The Shotgun Marketing Blog does an interesting job in showing how businesses engage in marketing in much the same way people fill-out their NCAA Brackets. My favorite take is this …
NCAA Bracket - After you fill out the bracket, pay into the pot, and tape your bracket to the wall, you no longer have any control. The teams will make or break you.
MARKETING - You can develop a great marketing plan and set it into motion, but in the end, it's your good/bad choices and the mindset of the market that will determine how it turns out. >>MORE<<
Strangely, this comment:
"You can develop a great marketing plan and set it into motion, but in the end, it's your good/bad choices and the mindset of the market that will determine how it turns out."
Seems to me to be an example of the "tail-of-the-coin" of the kind of marketing hubris that people were jumping on Jack Trout for the other day.
Jack wants to talk about "big" marketing; positioning. The old stuff. That gets scorned by some of us in the "new marketing" world. Marketing 2.0, as it were. It ain't "open" enough. But by saying things like, "...the market will determine how it will turn out," you do, I think, two things that are inimical to good, smart, high-functioning marketing.
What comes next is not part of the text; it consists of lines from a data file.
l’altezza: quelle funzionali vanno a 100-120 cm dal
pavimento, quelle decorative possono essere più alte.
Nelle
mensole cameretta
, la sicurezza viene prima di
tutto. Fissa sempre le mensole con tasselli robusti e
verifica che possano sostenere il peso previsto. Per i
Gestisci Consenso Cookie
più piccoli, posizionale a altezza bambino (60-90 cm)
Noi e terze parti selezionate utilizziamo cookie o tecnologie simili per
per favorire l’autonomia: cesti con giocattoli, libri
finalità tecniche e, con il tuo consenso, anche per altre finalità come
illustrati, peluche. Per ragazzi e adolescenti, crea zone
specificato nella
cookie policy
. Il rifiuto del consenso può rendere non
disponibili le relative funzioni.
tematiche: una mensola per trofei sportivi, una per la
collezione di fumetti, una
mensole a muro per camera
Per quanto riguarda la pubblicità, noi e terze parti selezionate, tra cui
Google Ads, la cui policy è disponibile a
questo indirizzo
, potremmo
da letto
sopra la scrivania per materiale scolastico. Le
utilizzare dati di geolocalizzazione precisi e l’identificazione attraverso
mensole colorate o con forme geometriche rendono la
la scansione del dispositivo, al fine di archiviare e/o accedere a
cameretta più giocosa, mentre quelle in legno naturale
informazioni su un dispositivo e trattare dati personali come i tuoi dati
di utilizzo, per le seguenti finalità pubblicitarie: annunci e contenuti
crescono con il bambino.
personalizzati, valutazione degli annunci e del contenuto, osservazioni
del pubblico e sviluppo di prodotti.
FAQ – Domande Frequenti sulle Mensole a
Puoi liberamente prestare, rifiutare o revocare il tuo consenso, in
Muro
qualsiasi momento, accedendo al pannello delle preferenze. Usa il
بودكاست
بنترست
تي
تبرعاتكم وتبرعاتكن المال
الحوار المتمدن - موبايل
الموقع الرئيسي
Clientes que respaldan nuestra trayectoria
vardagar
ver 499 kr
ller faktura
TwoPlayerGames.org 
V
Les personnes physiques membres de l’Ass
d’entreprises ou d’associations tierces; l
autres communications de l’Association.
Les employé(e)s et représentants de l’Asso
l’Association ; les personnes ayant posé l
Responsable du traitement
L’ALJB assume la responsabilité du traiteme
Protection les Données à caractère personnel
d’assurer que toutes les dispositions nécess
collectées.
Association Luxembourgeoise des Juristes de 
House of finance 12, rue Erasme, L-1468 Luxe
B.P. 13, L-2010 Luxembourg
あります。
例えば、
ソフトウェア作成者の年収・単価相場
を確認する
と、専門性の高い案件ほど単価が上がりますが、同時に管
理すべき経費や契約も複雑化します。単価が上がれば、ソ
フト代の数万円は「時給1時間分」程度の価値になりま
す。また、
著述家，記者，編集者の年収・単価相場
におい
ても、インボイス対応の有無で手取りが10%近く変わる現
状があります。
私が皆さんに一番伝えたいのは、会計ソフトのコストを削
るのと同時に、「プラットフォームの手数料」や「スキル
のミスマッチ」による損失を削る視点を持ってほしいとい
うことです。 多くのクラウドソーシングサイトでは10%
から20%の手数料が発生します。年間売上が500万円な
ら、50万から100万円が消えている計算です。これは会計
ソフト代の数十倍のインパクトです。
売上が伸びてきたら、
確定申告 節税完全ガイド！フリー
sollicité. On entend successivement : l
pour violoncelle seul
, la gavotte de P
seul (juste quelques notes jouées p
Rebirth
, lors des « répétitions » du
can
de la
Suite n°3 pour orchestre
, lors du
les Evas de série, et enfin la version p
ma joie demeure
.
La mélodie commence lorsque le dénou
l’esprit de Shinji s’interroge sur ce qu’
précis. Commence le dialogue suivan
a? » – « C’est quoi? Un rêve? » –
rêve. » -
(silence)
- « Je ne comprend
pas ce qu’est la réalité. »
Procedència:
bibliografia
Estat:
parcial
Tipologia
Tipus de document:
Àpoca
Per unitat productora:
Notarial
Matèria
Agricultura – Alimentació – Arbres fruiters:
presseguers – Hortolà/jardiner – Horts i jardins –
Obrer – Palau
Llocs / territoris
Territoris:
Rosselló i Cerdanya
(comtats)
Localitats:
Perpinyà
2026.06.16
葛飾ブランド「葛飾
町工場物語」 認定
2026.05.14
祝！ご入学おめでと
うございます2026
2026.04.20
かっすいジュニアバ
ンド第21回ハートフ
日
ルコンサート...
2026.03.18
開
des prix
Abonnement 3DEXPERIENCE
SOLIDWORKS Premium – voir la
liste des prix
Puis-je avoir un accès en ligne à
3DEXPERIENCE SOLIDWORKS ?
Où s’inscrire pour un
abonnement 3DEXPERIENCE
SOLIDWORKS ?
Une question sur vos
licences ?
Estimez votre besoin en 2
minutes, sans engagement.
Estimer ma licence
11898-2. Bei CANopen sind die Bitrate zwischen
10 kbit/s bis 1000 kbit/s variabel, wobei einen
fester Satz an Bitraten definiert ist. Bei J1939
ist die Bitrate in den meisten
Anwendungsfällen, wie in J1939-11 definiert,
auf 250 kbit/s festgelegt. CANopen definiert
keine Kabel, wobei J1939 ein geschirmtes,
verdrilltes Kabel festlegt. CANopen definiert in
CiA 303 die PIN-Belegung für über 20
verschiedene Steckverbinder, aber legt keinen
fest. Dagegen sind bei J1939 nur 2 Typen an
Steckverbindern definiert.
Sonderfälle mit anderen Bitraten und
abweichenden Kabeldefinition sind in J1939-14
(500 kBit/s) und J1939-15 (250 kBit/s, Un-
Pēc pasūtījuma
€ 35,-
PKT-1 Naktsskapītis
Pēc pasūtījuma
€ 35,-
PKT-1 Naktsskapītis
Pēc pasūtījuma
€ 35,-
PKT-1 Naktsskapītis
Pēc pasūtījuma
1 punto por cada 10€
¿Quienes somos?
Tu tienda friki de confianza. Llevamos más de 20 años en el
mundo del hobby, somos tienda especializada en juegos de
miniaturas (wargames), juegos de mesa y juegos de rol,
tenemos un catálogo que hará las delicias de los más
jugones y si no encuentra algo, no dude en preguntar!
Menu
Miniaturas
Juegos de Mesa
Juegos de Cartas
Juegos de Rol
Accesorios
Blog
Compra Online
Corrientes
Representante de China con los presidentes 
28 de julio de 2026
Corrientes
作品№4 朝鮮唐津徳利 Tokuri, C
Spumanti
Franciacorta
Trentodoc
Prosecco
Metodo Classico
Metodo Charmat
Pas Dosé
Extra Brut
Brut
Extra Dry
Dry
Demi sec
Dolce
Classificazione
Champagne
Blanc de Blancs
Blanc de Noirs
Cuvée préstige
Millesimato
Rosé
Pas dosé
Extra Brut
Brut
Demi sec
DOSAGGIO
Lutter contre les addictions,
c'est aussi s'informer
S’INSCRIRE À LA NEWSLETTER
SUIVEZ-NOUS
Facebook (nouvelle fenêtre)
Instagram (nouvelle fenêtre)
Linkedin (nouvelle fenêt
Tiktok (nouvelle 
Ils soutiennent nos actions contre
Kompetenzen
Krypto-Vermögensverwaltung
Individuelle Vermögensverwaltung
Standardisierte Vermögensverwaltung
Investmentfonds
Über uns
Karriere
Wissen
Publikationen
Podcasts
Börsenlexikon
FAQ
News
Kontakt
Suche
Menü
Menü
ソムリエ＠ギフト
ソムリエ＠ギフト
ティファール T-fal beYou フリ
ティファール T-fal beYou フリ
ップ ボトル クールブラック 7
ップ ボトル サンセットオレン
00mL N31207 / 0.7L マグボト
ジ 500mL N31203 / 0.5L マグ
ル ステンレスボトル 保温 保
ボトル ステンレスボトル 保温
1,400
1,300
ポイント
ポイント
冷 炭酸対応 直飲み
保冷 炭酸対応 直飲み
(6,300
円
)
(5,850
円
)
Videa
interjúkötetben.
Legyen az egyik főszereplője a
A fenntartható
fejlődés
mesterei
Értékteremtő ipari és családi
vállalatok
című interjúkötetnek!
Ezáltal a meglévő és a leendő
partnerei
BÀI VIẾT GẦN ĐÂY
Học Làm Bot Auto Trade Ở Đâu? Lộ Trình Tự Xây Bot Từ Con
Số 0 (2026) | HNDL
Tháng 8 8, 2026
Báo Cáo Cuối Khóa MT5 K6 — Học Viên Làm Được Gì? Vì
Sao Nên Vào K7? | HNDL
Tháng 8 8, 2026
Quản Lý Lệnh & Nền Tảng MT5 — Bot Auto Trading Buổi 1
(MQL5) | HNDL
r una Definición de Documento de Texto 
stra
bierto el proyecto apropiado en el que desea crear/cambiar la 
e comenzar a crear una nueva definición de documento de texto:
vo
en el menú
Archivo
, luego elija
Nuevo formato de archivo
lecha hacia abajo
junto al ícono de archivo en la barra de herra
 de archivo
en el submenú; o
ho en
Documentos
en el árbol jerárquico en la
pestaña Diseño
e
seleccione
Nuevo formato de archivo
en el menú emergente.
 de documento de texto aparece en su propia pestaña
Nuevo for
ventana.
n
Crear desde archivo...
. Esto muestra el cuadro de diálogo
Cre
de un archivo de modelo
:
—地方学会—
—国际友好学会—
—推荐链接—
1. You stick a fork in it before it's done. Why? Because it's never done. The mindset isn't ever "set." It never was. The last step of the perfect marketing plan is "repeat," and the first step is "take stock." So you're always looking to improve. You can't just sit there and say, "Well... I've made my 'bracket' picks... it's up to the players... the 'market'... to prove me right or wrong." HELL NO! It's up to you.. to US! We marketing princes, we advertising queens (with appologies to "Cider House Rules") are PAID to influence "the market." This is my cheef beef with word-of-mouth advertising when it's taken too far; it's another cop-out for marketers who don't have the bones to do the tough work. It throws responsibility back on "the audience." In the old days, badvertising execs would do this too; "the creative was too sophisticated." Bah! Same with WOMA... "I guess the word-of-mouth just wasn't strong enough... the buzz didn't catch." Bah-to-the-Nth. If there wasn't enough WOMA or buzz... it's YOUR fault. Our fault. Marketing's fault. It's our job to built the buzz.
2. Like so many marketing statements, the above sentiment leaves the implementation steps entirely out. I know this site is about marketing, so I'll be forgiving. But we have to remember that there are salespeople, operations folks, etc., who all impact the success of our campaigns. Our plans have to take that/them into account. So sitting back and saying, "The plan's done. I'm out," is folly. How are the salespeople swimming in the plan? Are the help desk folks getting killed because you worded the offer poorly? Did the mail-drop come down all at once to match the TV buy, and now the order-processing people can't get the stuff out in a reasonable time and you should hire some temps to help...
You can sit back and watch basketball and that's fun. Sitting back and watching your marketing will get you dead. 'Cause for us, in our game, we're not just making brackets... we're the players.
Posted by: Andy Havens | March 16, 2006 at 10:30 AM
Actually Andy...another one of the statements in my post is this....MARKETING - Marketing must evolve with market changes and surprises. Brackets can't be adjusted after the first tipoff...your marketing plan can.
Great point....we are the bracket makers, the players, the refs, and sometimes...the fans.